Изучение социокультурной истории перевода и переводческих практик открывает новые перспективы в исследовании интеллектуальных сфер прошлого. Как человек в разные эпохи осмыслял общество? Каким образом культуры взаимодействовали в процессе обмена идеями? Как формировались новые системы понятий и представлений, определявшие развитие русской культуры в Новое время? Цель настоящего издания — исследовать трансфер, адаптацию и рецепцию основных европейских политических идей в России XVIII века сквозь призму переводов общественно-политических текстов.

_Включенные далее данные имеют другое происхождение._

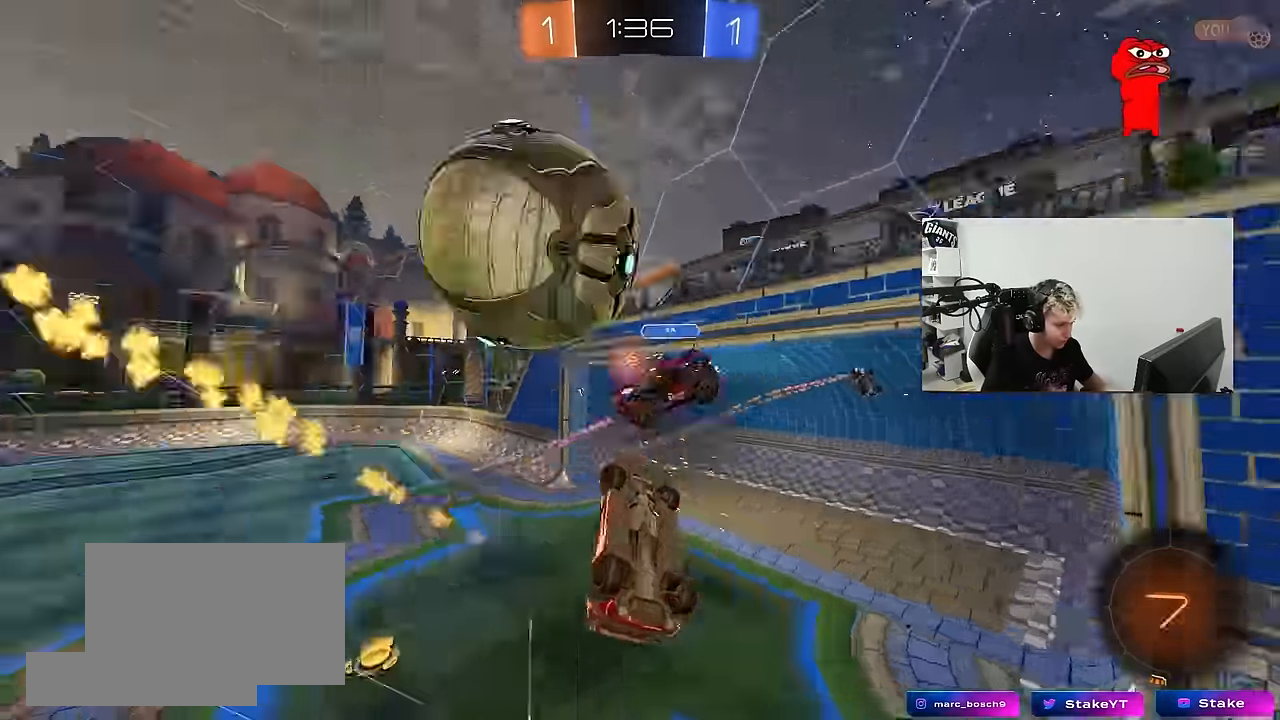
{"keys": ["d", "w"], "mouse": [], "mouse_move": "still", "events": [[217, "w", "up"], [300, "d", "up"], [300, "shift", "up"], [350, "w", "down"], [400, "d", "down"]]}
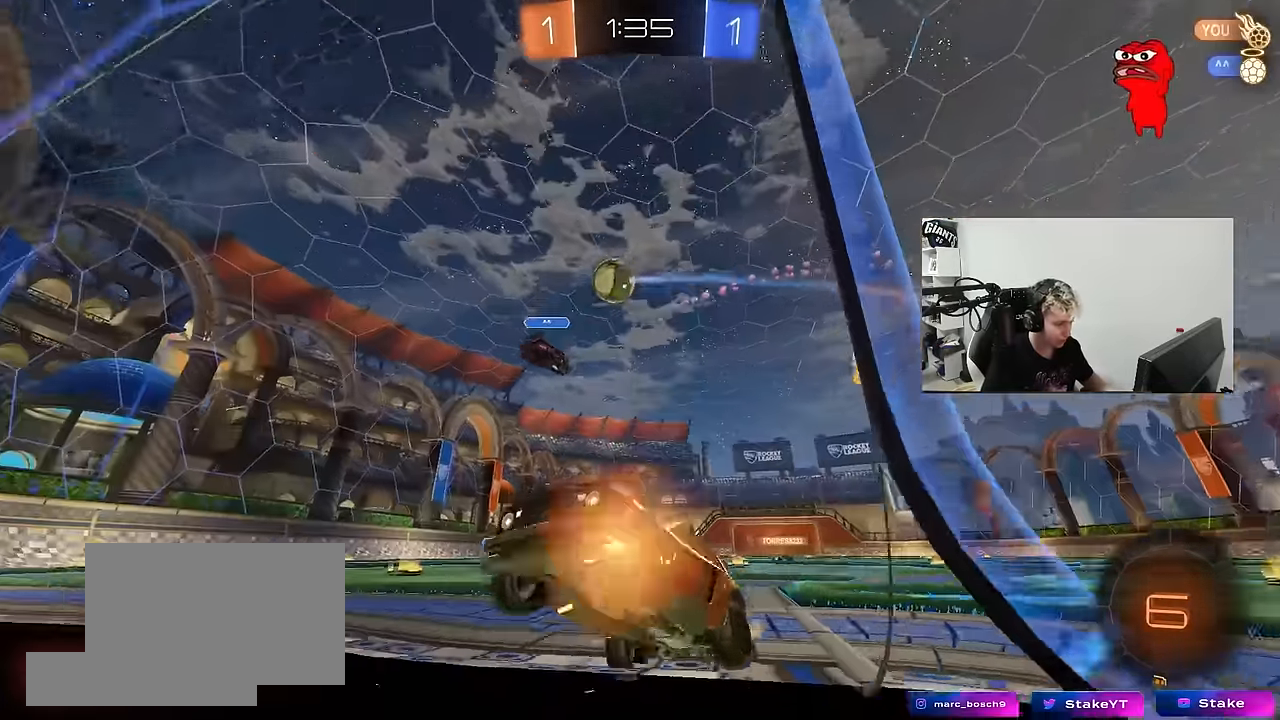
{"keys": ["d", "w"], "mouse": [], "mouse_move": "up-right", "events": [[233, "shift", "down"], [317, "shift", "up"]]}
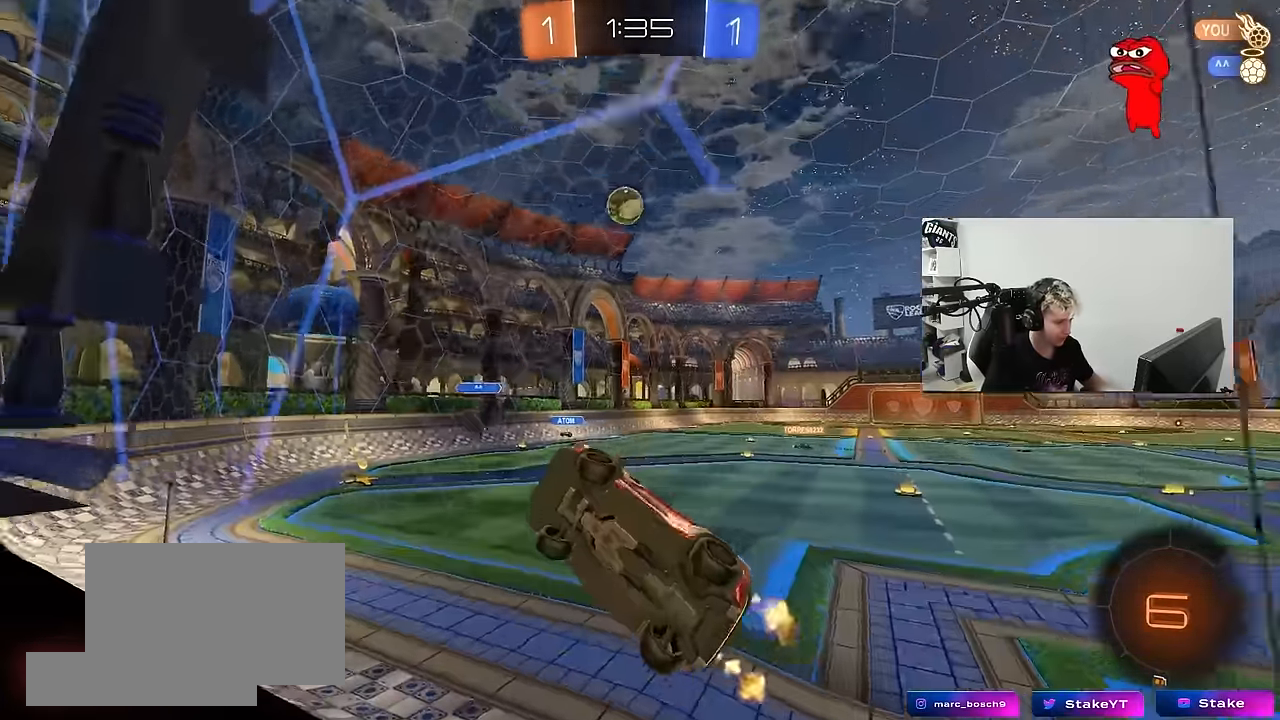
{"keys": ["a", "s", "shift"], "mouse": ["right"], "mouse_move": "down", "events": [[283, "mouse_left", "down"], [333, "a", "down"], [333, "d", "up"], [333, "mouse_right", "down"], [333, "shift", "down"], [333, "w", "up"], [383, "s", "down"], [483, "mouse_left", "up"]]}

Авторы рассматривают перевод как «лабораторию», где понятия обретали свое специфическое значение в конкретных социальных и исторических контекстах.Книга делится на три тематических блока, в которых изучаются перенос/перевод отдельных политических понятий («деспотизм», «государство», «общество», «народ», «нация» и др.); речевые практики осмысления политики («медицинский дискурс», «монархический язык»); принципы перевода отдельных основополагающих текстов и роль переводчиков в создании новой социально-политической терминологии.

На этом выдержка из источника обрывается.